(Dataset entries)
* * *

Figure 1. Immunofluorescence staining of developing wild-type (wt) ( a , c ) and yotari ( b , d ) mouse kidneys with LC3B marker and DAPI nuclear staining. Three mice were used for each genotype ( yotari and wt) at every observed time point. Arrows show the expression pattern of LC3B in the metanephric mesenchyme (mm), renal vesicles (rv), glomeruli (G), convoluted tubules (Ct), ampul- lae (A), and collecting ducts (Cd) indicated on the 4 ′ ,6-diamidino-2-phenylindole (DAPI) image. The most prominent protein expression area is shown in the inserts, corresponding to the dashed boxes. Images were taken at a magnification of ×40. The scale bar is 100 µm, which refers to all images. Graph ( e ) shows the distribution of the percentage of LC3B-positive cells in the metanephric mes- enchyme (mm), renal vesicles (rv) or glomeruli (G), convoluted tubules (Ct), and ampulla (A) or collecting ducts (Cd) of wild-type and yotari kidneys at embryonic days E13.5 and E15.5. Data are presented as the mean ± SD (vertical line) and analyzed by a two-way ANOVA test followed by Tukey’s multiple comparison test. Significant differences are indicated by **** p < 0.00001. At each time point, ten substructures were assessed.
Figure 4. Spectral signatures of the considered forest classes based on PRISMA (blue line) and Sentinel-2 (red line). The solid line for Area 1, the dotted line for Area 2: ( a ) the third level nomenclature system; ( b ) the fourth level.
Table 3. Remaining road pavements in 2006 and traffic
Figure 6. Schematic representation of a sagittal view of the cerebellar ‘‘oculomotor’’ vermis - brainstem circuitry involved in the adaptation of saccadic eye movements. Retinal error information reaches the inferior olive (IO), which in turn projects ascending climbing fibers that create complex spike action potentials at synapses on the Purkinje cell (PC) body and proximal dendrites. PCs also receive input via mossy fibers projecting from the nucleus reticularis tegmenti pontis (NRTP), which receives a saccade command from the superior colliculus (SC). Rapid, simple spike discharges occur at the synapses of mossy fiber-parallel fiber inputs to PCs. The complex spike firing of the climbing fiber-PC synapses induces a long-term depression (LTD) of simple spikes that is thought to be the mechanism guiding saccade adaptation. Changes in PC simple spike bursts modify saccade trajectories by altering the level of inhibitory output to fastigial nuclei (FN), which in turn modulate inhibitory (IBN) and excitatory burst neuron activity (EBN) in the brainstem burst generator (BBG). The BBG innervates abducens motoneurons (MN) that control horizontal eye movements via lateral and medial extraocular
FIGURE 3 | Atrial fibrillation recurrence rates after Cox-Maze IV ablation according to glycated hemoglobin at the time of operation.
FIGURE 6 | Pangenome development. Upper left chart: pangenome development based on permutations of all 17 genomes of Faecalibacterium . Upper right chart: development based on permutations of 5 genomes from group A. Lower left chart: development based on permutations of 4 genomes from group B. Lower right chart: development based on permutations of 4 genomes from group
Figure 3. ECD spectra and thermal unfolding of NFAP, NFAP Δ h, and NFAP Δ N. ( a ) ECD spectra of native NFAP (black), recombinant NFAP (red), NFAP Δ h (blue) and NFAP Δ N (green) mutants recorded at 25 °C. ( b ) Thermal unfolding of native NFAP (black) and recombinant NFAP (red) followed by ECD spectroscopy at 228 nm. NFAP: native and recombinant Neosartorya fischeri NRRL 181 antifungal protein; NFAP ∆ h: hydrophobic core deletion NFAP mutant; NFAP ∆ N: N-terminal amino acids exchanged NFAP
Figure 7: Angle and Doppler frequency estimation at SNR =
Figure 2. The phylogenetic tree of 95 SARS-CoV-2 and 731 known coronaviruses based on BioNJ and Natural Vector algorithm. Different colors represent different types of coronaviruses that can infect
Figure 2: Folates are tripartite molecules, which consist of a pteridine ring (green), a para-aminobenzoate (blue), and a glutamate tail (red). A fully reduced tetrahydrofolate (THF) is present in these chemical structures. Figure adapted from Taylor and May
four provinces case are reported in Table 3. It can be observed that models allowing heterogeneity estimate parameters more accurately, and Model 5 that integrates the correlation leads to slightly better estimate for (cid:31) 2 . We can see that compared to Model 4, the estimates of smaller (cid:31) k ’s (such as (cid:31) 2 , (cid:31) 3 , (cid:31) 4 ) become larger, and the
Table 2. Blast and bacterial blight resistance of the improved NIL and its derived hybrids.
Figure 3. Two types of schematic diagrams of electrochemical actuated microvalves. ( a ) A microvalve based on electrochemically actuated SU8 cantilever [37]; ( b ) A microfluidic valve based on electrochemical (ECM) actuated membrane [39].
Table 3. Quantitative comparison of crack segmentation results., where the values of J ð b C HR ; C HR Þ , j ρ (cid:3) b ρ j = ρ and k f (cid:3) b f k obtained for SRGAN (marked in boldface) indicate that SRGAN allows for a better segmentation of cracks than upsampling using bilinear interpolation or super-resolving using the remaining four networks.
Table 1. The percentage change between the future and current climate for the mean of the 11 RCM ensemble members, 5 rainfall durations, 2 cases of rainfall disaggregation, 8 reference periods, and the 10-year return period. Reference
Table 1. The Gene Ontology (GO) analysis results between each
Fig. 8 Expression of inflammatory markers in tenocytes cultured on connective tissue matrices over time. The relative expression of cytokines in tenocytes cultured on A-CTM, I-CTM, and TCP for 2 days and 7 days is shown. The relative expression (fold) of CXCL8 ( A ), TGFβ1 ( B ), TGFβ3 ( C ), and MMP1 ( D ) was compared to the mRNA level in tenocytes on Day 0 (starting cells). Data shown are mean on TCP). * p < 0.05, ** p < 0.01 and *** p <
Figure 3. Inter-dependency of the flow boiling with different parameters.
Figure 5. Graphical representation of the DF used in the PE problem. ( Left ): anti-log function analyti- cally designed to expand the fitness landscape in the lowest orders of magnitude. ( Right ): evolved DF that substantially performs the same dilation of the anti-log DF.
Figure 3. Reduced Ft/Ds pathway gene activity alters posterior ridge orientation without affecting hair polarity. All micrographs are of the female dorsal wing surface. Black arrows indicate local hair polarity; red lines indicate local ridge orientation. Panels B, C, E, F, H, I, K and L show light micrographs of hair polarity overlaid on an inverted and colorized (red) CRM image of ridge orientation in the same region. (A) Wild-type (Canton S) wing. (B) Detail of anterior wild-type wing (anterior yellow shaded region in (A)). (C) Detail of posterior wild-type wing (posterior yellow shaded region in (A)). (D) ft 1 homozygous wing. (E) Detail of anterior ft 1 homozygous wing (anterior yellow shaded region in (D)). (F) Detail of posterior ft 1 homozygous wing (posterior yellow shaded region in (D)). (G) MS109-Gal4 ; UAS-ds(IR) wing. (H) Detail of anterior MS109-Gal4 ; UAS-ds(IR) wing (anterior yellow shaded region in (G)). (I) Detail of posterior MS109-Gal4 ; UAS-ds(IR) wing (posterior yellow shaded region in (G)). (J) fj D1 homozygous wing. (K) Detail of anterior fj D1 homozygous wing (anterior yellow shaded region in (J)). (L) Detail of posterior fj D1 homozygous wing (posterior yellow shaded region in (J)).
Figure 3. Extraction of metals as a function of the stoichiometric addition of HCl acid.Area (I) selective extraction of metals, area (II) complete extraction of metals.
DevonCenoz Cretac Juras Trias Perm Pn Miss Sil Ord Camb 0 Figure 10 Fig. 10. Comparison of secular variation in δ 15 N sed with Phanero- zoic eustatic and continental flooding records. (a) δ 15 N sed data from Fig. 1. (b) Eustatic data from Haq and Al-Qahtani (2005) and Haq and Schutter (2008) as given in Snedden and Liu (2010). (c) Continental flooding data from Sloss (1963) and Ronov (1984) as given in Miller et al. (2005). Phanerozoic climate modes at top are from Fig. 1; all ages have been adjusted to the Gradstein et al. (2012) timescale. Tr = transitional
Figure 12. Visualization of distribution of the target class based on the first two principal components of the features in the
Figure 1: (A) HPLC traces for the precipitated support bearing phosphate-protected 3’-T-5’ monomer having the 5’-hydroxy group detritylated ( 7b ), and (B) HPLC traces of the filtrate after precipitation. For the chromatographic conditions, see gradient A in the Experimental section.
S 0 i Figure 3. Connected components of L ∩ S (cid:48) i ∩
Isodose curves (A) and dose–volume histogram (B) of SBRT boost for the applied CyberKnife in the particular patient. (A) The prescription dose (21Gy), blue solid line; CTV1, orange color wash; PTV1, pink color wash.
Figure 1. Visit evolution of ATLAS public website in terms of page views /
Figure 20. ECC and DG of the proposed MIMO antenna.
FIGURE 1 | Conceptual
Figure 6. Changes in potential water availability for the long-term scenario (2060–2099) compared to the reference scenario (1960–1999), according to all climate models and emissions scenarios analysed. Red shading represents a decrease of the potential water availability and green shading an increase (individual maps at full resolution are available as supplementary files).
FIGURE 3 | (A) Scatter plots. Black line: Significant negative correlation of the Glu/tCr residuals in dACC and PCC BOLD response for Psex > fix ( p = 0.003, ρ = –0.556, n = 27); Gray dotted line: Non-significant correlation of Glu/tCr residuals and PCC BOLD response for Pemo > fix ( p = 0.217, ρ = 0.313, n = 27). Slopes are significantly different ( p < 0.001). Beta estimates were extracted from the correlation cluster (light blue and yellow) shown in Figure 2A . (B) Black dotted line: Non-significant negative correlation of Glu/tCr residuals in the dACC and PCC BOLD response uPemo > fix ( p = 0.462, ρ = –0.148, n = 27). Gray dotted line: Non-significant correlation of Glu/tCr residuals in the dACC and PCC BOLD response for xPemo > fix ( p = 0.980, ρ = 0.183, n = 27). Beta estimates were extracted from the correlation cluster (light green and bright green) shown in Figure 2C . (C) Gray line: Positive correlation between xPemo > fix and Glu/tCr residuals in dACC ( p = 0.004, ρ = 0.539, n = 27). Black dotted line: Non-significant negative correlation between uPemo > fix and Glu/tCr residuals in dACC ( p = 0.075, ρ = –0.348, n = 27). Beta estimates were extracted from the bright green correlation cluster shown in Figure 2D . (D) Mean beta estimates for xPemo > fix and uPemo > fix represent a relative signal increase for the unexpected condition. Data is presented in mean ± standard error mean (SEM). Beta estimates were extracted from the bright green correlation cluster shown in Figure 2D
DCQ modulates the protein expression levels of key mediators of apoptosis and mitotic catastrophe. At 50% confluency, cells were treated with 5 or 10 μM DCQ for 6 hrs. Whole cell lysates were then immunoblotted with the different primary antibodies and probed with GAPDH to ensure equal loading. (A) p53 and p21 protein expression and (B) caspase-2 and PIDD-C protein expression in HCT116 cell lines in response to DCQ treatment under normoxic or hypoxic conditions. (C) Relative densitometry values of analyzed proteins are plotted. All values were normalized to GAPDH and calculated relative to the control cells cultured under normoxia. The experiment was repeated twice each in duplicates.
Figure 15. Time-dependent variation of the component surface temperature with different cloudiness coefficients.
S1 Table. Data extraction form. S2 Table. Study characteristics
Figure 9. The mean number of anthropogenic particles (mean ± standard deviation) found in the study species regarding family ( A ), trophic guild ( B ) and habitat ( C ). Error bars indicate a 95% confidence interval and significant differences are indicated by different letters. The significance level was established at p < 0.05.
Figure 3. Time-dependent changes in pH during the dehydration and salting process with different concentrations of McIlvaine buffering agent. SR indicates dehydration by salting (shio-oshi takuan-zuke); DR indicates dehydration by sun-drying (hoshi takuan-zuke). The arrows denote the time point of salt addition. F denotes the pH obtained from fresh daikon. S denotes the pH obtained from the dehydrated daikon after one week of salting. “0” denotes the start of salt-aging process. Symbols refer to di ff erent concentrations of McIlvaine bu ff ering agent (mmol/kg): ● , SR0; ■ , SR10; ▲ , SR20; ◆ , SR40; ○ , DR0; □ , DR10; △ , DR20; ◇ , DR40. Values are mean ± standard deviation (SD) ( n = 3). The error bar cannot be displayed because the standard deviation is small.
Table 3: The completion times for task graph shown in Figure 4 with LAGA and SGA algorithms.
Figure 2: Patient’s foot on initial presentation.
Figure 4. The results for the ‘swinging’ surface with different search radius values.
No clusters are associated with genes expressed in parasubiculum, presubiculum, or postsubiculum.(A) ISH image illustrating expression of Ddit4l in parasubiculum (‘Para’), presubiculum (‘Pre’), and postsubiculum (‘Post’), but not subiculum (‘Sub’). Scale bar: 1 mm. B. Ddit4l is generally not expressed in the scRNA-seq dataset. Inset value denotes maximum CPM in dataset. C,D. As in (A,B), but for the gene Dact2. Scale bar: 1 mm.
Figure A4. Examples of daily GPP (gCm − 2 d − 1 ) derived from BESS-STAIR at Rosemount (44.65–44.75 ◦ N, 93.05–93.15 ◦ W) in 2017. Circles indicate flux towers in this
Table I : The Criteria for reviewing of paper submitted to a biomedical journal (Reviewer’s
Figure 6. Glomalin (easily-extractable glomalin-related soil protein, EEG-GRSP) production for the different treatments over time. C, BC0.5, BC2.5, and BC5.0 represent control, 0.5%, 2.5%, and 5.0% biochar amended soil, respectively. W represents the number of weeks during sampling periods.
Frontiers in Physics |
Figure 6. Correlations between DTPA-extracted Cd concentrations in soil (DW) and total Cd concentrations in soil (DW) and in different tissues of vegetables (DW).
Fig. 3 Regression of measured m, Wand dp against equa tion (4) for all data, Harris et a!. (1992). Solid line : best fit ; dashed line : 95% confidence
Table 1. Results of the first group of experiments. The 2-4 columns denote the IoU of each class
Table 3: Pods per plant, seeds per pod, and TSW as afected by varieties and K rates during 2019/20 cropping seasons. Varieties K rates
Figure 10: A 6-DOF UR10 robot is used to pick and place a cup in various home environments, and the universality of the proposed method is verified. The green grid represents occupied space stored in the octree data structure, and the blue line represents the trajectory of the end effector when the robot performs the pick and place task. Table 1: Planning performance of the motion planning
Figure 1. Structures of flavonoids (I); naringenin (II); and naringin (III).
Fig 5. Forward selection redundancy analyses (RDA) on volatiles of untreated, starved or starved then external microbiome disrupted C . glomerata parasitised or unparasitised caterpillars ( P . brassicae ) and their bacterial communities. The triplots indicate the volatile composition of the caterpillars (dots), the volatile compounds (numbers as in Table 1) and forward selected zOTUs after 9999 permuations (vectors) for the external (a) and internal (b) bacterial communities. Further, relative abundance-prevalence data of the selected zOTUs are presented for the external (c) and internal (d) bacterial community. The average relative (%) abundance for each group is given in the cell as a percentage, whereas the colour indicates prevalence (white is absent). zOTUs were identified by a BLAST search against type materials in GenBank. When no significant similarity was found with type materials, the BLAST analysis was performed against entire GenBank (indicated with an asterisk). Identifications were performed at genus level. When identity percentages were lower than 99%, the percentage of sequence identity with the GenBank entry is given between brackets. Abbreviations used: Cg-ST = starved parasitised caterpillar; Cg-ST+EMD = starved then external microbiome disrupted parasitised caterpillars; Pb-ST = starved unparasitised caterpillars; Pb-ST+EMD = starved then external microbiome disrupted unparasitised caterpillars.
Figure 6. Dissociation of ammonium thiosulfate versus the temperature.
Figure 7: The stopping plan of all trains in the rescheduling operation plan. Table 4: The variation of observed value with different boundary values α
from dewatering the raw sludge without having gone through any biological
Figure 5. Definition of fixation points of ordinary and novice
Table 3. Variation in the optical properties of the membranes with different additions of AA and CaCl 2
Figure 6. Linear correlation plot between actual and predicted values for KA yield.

* * *

Working from the data above, extract solely the lines from the one containing "Table 1. Results" through the one containing "Figure 1. Structures", exactly as they appear, both included.

Table 1. Results of the first group of experiments. The 2-4 columns denote the IoU of each class
Table 3: Pods per plant, seeds per pod, and TSW as afected by varieties and K rates during 2019/20 cropping seasons. Varieties K rates
Figure 10: A 6-DOF UR10 robot is used to pick and place a cup in various home environments, and the universality of the proposed method is verified. The green grid represents occupied space stored in the octree data structure, and the blue line represents the trajectory of the end effector when the robot performs the pick and place task. Table 1: Planning performance of the motion planning
Figure 1. Structures of flavonoids (I); naringenin (II); and naringin (III).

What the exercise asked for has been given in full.